Union Christian Academy (UCA) is a private Christian school serving students in prekindergarten through grade 12 in Fort Smith, Arkansas, United States.

It was founded in 2005 as a result of a merger of the former Harvest Time Christian School, Fort Smith Christian School and River Valley Christian School. For the 2014-15 school year, Union Christian serves more than 300 students in prekindergarten through 12th grade at its school campus located at 4201 Windsor Dr in Fort Smith.

== Academics ==
Union Christian Academy is accredited by AdvancED since 2003 and is accredited by the Association of Christian Schools International (ACSI), Arkansas Nonpublic School Accrediting Association (ANSAA).

== Extracurricular activities ==
The Union Christian Academy mascot for academic and athletic teams is the Eagle with the school colors of blue and white.

=== Athletics ===
The Union Eagles participate in various interscholastic activities in the Oklahoma Christian School Athletic Association. Union Christian left the Arkansas Activities Association 2016 to join the OCSAA. The Eagles school athletic activities include 8-man football, volleyball, competitive cheer, basketball (boys/girls), baseball, softball, tennis (boys/girls), and track and field (boys/girls).

Union Christian Academy and the former Fort Smith Christian High School won numerous state championships including:

- Golf: The boys golf team won a state golf championship in 2000.
- Tennis: The boys tennis team won a 4A state championship in 2007 and three consecutive 2A class state tennis championships in 2008, 2009 and 2010. The girls team were crowned the 2A class state tennis champions in 2009.
- Track and field: The boys track team won five state track and field championships (1998, 2000, 2001, 2002, 2006).
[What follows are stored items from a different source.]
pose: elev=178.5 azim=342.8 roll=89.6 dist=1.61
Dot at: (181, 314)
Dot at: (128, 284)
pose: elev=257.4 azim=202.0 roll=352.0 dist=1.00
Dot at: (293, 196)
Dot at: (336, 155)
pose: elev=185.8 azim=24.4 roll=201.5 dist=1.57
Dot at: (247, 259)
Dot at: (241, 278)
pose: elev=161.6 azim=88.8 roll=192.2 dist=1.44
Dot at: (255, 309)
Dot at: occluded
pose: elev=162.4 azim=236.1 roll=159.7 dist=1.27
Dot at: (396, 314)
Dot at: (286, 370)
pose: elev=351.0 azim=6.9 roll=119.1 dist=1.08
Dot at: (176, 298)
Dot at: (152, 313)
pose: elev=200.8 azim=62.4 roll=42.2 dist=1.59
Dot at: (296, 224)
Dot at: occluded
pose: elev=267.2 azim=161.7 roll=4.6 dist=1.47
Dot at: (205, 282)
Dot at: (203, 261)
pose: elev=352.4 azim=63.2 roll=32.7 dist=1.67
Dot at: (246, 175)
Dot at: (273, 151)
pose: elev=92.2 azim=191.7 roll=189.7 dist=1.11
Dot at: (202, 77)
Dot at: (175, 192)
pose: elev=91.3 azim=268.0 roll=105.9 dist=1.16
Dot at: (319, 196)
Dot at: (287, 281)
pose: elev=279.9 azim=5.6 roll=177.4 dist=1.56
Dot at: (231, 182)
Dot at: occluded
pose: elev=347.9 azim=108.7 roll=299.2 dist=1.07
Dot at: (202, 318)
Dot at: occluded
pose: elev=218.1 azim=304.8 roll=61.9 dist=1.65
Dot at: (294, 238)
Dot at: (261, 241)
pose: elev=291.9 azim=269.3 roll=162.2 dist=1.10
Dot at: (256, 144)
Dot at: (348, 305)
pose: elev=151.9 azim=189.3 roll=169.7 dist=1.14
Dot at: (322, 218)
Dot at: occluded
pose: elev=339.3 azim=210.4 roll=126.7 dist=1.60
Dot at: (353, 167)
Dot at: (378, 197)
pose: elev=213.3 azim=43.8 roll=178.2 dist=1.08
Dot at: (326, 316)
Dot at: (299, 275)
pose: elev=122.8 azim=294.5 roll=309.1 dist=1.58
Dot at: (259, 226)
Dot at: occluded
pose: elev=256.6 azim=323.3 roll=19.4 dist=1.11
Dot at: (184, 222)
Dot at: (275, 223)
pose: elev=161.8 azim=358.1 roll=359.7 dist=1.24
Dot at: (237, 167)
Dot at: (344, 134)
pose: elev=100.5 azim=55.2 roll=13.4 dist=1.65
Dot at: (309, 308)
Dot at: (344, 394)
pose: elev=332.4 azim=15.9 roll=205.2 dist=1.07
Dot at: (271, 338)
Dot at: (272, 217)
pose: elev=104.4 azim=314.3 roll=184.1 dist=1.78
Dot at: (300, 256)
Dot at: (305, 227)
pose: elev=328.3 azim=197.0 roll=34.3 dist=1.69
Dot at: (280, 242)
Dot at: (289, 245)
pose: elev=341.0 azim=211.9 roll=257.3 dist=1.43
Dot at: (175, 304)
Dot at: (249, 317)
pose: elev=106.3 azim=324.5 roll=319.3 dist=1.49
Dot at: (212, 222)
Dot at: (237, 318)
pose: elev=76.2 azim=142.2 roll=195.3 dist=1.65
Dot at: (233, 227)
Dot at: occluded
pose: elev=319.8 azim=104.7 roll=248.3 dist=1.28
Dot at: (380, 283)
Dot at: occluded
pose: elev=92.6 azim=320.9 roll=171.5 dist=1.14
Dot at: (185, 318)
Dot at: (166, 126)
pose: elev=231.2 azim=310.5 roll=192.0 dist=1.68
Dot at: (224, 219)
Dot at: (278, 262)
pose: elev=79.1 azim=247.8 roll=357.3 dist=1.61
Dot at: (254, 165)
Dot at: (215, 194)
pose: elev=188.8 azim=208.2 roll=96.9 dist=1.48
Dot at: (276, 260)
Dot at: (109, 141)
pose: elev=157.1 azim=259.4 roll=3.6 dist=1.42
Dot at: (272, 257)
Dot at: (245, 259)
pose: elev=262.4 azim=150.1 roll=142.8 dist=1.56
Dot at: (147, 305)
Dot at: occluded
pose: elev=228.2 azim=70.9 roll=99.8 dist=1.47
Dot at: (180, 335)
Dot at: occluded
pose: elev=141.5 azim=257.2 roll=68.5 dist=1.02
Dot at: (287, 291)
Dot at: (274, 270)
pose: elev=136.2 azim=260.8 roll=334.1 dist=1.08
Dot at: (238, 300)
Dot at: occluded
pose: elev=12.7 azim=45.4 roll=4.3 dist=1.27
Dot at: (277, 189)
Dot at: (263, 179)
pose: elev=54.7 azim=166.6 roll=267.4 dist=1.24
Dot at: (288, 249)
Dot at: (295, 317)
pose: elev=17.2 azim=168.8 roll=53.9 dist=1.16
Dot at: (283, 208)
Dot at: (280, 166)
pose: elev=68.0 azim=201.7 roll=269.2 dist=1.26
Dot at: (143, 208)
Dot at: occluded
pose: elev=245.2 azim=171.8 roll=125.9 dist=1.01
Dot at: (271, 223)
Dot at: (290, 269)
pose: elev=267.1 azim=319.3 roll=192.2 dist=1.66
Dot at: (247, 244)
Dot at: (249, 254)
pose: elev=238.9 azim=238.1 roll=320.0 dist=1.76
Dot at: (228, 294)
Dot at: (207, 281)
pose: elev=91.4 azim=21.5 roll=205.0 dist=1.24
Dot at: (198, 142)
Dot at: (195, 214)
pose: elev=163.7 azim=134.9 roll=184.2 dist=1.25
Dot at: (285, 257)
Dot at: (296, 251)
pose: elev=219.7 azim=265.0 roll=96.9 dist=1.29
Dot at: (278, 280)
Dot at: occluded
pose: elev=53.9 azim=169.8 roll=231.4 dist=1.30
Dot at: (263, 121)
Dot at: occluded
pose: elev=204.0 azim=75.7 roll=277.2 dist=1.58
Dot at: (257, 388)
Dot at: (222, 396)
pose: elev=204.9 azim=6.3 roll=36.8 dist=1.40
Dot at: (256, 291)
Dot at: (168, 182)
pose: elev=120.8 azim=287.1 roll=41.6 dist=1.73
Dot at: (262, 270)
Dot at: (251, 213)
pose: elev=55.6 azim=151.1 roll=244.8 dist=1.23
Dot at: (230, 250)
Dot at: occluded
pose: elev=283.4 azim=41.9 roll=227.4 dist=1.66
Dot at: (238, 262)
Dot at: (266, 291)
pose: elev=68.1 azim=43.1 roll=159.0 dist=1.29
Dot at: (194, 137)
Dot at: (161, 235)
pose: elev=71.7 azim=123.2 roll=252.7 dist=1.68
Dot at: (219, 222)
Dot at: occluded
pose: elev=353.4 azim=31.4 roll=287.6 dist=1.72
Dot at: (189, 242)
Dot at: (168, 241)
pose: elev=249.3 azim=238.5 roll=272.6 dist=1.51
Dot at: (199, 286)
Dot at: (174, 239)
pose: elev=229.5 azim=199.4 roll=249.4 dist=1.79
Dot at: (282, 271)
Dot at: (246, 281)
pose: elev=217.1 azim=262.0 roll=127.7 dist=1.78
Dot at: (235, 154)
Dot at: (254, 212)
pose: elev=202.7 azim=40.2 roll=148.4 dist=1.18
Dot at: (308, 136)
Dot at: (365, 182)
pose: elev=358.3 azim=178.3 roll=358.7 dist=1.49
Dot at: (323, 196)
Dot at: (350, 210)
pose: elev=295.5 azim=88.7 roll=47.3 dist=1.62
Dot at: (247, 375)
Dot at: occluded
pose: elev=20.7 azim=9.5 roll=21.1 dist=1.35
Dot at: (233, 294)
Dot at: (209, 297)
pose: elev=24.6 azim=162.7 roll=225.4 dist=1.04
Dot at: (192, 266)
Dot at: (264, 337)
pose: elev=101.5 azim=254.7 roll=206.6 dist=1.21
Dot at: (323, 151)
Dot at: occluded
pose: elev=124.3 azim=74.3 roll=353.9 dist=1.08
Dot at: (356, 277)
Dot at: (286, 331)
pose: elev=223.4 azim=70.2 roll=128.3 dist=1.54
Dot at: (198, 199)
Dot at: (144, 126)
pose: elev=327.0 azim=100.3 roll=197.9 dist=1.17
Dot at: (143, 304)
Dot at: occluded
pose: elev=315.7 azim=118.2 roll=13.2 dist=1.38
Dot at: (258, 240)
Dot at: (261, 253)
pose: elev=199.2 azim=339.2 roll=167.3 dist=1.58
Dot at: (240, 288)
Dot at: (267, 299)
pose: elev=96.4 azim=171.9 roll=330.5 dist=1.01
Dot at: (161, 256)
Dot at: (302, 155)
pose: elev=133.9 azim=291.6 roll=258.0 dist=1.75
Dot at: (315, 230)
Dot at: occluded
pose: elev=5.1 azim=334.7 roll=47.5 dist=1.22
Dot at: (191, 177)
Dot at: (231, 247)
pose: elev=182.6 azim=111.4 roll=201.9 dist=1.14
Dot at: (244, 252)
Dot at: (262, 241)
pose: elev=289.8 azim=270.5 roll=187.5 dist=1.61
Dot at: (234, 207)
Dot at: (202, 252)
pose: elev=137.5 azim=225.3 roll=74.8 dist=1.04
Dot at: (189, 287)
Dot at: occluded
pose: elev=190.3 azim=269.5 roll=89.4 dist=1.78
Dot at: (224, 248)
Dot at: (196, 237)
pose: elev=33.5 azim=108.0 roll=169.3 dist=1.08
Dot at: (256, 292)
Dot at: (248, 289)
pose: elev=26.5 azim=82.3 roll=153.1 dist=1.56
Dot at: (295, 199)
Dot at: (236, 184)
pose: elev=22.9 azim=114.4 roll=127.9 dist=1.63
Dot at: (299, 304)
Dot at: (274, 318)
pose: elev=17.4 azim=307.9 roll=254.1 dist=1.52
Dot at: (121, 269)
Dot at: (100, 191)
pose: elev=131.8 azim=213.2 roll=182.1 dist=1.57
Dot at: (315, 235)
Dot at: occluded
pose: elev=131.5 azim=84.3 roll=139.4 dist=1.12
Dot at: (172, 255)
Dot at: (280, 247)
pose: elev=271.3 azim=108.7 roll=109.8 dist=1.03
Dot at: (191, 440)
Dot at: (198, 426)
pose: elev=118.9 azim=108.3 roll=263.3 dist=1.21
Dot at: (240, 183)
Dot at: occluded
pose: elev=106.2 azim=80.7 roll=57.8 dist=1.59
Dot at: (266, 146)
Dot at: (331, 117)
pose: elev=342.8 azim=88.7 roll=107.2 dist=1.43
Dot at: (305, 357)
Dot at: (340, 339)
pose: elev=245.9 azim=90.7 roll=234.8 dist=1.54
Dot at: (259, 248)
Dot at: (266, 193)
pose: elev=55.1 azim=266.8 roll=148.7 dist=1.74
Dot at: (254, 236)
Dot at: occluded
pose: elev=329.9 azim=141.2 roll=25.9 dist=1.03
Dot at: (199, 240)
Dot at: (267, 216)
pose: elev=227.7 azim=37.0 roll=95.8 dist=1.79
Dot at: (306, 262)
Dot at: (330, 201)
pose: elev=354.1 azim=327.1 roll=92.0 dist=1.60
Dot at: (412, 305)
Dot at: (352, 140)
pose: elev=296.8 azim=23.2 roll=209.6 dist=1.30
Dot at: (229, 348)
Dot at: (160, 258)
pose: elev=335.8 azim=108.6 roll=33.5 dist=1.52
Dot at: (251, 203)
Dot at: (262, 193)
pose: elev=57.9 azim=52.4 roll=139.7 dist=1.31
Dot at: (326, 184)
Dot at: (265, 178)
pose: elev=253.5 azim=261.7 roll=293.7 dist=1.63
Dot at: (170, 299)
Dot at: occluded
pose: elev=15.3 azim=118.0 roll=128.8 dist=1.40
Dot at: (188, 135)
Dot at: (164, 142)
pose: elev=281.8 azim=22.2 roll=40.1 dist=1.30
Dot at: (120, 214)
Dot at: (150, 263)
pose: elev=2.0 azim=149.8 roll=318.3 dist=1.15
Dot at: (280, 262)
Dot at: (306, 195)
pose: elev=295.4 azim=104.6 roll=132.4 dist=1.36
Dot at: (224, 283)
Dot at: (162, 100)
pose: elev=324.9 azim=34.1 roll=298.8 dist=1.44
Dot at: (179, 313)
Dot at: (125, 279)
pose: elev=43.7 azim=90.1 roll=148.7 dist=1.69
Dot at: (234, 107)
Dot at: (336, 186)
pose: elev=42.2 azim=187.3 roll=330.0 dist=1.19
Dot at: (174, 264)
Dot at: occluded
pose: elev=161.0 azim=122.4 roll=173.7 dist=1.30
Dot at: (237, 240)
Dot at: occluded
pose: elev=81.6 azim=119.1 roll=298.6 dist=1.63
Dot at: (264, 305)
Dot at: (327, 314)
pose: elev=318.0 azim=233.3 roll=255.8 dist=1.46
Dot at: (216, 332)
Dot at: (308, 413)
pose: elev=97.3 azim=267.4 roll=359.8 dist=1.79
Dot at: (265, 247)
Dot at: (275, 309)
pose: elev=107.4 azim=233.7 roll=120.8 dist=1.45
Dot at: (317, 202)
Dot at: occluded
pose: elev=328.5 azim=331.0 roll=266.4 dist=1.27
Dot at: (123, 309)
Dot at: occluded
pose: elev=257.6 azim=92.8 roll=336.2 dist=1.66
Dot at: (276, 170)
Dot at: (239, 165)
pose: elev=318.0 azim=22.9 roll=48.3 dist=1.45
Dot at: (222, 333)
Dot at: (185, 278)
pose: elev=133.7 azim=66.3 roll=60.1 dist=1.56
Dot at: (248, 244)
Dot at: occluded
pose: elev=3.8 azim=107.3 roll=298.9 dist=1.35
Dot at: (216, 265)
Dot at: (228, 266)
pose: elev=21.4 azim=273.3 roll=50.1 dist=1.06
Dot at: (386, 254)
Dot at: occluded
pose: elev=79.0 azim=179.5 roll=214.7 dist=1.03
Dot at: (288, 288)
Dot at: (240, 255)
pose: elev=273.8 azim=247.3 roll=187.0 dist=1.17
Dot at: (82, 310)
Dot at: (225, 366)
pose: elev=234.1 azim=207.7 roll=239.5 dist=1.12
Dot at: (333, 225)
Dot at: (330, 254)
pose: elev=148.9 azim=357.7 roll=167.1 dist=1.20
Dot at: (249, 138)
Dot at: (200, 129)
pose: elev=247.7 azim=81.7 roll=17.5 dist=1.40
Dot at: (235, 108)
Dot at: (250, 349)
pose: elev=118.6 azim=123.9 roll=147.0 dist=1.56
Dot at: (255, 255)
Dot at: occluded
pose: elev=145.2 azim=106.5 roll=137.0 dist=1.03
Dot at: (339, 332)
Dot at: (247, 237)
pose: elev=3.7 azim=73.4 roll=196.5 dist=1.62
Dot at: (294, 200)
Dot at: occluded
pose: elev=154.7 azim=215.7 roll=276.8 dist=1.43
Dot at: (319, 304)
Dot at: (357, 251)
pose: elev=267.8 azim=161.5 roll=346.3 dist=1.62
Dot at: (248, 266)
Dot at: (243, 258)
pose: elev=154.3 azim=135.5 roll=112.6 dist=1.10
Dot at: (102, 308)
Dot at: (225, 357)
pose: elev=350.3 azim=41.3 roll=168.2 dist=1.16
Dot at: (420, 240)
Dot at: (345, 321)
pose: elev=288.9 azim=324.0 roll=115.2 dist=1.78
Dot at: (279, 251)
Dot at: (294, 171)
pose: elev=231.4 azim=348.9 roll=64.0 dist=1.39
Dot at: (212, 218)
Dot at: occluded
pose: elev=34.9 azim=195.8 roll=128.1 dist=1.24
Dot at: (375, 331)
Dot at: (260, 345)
The girls team equally have won four state track titles (1993, 1994, 1995, 2006).
- Football: The Union Christian Academy football team won their first football state championship in the HCAA(2A) during the 2019 season.

== Notable alumni ==

- Shay Mooney (2009) — Member of Grammy-winning country group Dan & Shay
- Hal R. Smith (1949) — MLB player
- Gus Malzahn (1984) — Former American college football coach and player
- Craig Gentry (2002) — MLB player, Texas Rangers.